Dubbed as Ethereum Improvement Proposal 1559, or EIP-1559, the update expects to do away with the Ethereum network’s major issue: higher transaction fees. It would do so by replacing Ethereum’s “first-price-action” fee model with a base network fee that would fluctuate based on network demand.
Vitalik Buterin and Eric Conner, the author of EIP-1559, anticipates that the protocol would create a more efficient fee market and simplify gas payment process for clients and decentralized application software.
Meanwhile, EIP-1559 also proposes to burn transaction fees, thereby introducing deflation to the Ethereum ecosystem. Its impact on ETH prices could be similar to how Bitcoin halving impacts BTC/USD rates — lower supply against higher demand leading up to higher prices.
Nevertheless, some believe that EIP-1559 is not bullish for ETH as it appears to be. Kyle Samani, managing partner at Multicoin Capital argued that if the bids for ETH/USD goes up, Ethereum would still become expensive to use.
Many people view EIP 1559 as bullish for Ethereum. However, @KyleSamani and @kaiynne think adopting EIP 1559 could have a few pitfalls — such as unit bias and higher gas fees (since ETH would be more expensive).
What do you think? Are you worried EIP 1559 could hurt Ethereum? pic.twitter.com/tbUTsrNWSd
— Laura Shin (@laurashin) May 26, 2021
OKEx analyst Rick Delaney also appeared cautious in calling EIP-1559 an all-and-all bullish event for ETH. Nevertheless, he added that the proposal would make Ethereum attractive for wealthier investors.
“A potentially deflationary ETH — thanks to EIP-1559’s fee-burn mechanism — may enhance the asset’s appeal among the planet’s wealthiest investors,” Delaney said in April. “Similarly, the launch of staking as part of an ongoing upgrade to Ethereum 2.0 appears to be contributing to the current rising demand.”
Decreasing amount of Ether on exchanges
A recent Glassnode data shows that ETH continues to flow out of cryptocurrency exchanges even after its 40% price crash.
The “Ethereum: Balance on Exchange — All Exchanges” metric showed that ETH reserves held across trading platforms’ hot wallets dropped from 13.9 million on May 1 to 13.1 million on May 1 — a 5.75% drop.
The consistent ETH withdrawals suggested that traders either want to hold on to their crypto holdings in anticipation of higher dollar-based returns in the future, or they want to deposit them in DeFi liquidity pools to earn consistent interest rate returns.

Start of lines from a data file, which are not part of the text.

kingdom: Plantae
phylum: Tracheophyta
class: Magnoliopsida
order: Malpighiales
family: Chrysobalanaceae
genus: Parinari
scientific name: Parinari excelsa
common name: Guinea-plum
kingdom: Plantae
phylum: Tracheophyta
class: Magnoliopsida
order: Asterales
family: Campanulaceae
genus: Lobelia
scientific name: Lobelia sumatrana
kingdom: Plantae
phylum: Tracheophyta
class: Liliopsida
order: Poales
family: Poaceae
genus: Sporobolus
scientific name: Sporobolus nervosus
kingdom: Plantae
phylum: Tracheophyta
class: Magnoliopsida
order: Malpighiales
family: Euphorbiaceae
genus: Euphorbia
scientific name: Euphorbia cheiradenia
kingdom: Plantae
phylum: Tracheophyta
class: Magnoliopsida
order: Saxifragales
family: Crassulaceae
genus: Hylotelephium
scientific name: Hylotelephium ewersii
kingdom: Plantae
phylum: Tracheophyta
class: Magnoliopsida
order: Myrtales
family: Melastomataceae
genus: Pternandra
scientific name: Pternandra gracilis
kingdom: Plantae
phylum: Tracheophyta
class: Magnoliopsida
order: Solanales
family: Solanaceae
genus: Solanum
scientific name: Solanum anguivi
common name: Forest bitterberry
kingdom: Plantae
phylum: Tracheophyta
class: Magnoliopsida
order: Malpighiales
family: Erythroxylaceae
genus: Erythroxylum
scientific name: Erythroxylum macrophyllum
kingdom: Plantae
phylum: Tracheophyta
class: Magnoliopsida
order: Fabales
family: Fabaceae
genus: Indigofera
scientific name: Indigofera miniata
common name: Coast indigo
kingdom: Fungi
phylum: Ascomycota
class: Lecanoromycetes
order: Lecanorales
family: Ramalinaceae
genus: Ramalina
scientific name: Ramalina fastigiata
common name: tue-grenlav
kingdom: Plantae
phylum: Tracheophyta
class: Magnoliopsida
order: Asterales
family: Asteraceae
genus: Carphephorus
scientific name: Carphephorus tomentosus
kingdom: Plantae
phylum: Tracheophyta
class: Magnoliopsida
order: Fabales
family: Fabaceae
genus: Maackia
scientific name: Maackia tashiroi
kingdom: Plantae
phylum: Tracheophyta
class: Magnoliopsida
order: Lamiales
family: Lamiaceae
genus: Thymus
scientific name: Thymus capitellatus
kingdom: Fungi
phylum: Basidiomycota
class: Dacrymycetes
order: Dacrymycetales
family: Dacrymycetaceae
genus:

Technical structure breakout
At least two independent analysts see Ether prices resuming their bull trend on technical setups.
Ideally, the Triangle pattern surfaces during a bearish correction; it should result in a continuation breakout move to the downside. Nevertheless, PostyXBT expected the price to maintain the Triangle support while targeting its resistance trendline for a bullish breakout move.
“Nothing to bank on and no trade to take right now, just something that I am watching,” the pseudonymous analyst added.
“No reason for aggressive entries in these market conditions. Lower low invalidates the idea.”
The Crypto Cactus, another independent analyst, built a similar upside outlook for Ethereum except spotting the cryptocurrency atop medium-term ascending trendline support, as shown in the chart below.
The analyst, cautious like PostyXBT, noted that traders could enter a long position on a perfect retest of its current resistance trendline (the horizontal line near the $2,500-2,600 area).
“Still completely avoiding leverage as spot has swings move that enough to make it interesting,” he added.